Уже в ответе на критику “Истории Пугачевского бунта” (1836) Пушкин отметает пошлые, по его выражению, назидательные сентенции, которыми его оппонент бесстрашно награждал Пугачева, и приводит разящий пример подобной нравоучительной пошлости: “Если верить философам, что человек состоит из двух стихий, добра и зла: то Емелька Пугачев бесспорно принадлежал к редким явлениям, к извергам, вне закона природы рожденным; ибо в естестве его не было ни малейшей искры добра, того благого начала, той духовной части, которые разумное творение от бессмысленного животного отличают. История сего злодея может изумить порочного и вселить отвращение даже в самых разбойниках и убийцах.

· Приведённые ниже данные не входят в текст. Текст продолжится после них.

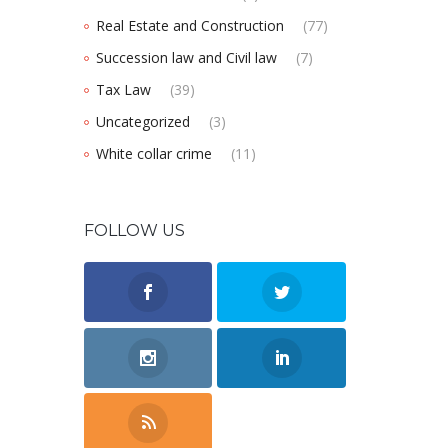
Real Estate and Construction
(77)
Succession law and Civil law
(7)
Tax Law
(39)
Uncategorized
(3)
White collar crime
(11)
FOLLOW US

Она вместе с тем доказывает, как низко может падать человек и какою адскою злобою может быть преисполнено его сердце”.
Нет, Пушкин не имел охоты мазать Пугачева дегтем: тот и так был черен. А по мере обдумывания и продвижения романа разбойник ему явно нравился. Впрочем, и раньше поэту не давала жить слишком тугая мораль, и он уверял, смеясь, что “можно описывать разбойников и убийц, даже не имея целию объяснить, сколь непохвально это ремесло”: “Поэзия – вымысел, – говорил Пушкин, – и ничего с прозаической истинной жизни общего не имеет” (Об Альфреде Мюссе, 1830). В этом смысле “Капитанская дочка”, будучи прозой, принадлежит безусловно поэзии, и отсюда ее пути далеко расходятся с “прозаической истиной жизни”, воссозданной в пугачевской “Истории”, пускай то и другое одна чистая правда.

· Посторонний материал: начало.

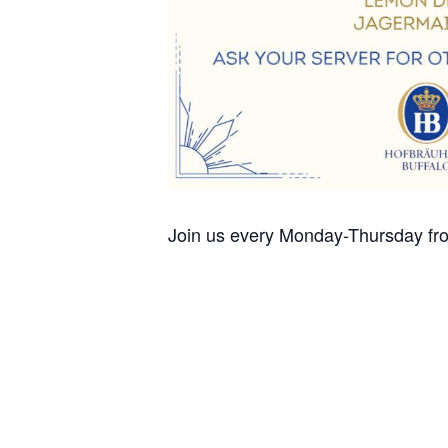
Join us every Monday-Thursday fro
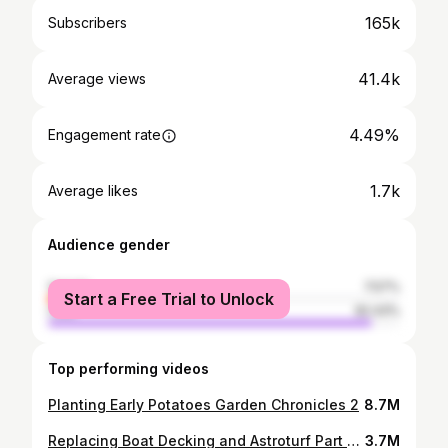
165k
Subscribers
41.4k
Average views
4.49%
Engagement rate
1.7k
Average likes
Audience gender
female
7.57%
Start a Free Trial to Unlock
male
92.43%
Top performing videos
Planting Early Potatoes Garden Chronicles 2
8.7M
Replacing Boat Decking and Astroturf Part 1 of 2
3.7M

Пушкинская азбука, однако, не спасает нас от вопросов. Остаются неразрешимой загадкой преданность Пугачева и дивное его покровительство Гриневу и капитанской дочке, чьих родителей разбойник предварительно убил. Можно, конечно, наметить десятки объяснений поведению последнего, но все они покажутся нам недостаточными, коль скоро его милости барину и противнику не имеют вообще логических обоснований. Скажем, сам Пугачев мотивирует свою доброту ответным чувством признательности за поднесенный своевременно стакан вина и заячий тулуп, благо неугомонный Савельич не дает нам уснуть, обращая тулупчик в рефрен драматического сюжета. Попутно Пугачев словно вступает в спор с нравоучительным критиком “Истории Пугачевского бунта”, не нашедшим в его естестве “и малейшей искры добра”: “Ты видишь, что я не такой еще кровопийца, как говорит обо мне ваша братья”.

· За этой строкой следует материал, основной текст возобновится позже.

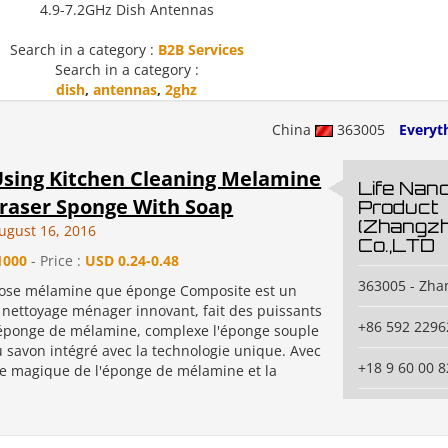
4.9-7.2GHz Dish Antennas
Search in a category :
B2B Services
Search in a category :
dish
,
antennas
,
2ghz
China
363005
Everyth
sing Kitchen Cleaning Melamine
Life Nano
raser Sponge With Soap
Product
(Zhangzh
ugust 16, 2016
Co.,LTD
1000
- Price :
USD 0.24-0.48
363005 - Zh
ose mélamine que éponge Composite est un
nettoyage ménager innovant, fait des puissants
+86 592 2296
éponge de mélamine, complexe l'éponge souple
u savon intégré avec la technologie unique. Avec
+18 9 60 00 8
ge magique de l'éponge de mélamine et la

Возможно, Гринев покорил сердце злодея бестрепетной своей прямотой, искренностью и умением апеллировать к обыкновенному здравому смыслу, доступному мужику, предлагая тому поминутно войти в положение его, Гринева, перелезть в шкуру (мундир) дворянина и офицера. “Рассуди, могу ли я признать в тебе государя?”; “Сам знаешь, не моя воля…”; “На что это будет похоже, если я от службы откажусь…”; “Сам как ты думаешь…”; “Сам ты рассуди, можно ли было при твоих людях…” Такова манера Гринева объясняться с Пугачевым. Вероятно, не подозревая о том, он возвышает мужика и разбойника до своего уровня, интеллектуального и нравственного, а тому это лестно. Он его не уговаривает, не упрашивает. Он просто рассуждает, держась на равных, и в результате загоняет собеседника в тупик. Тому ничего не остается, как сказать, что он сам все прекрасно понимает.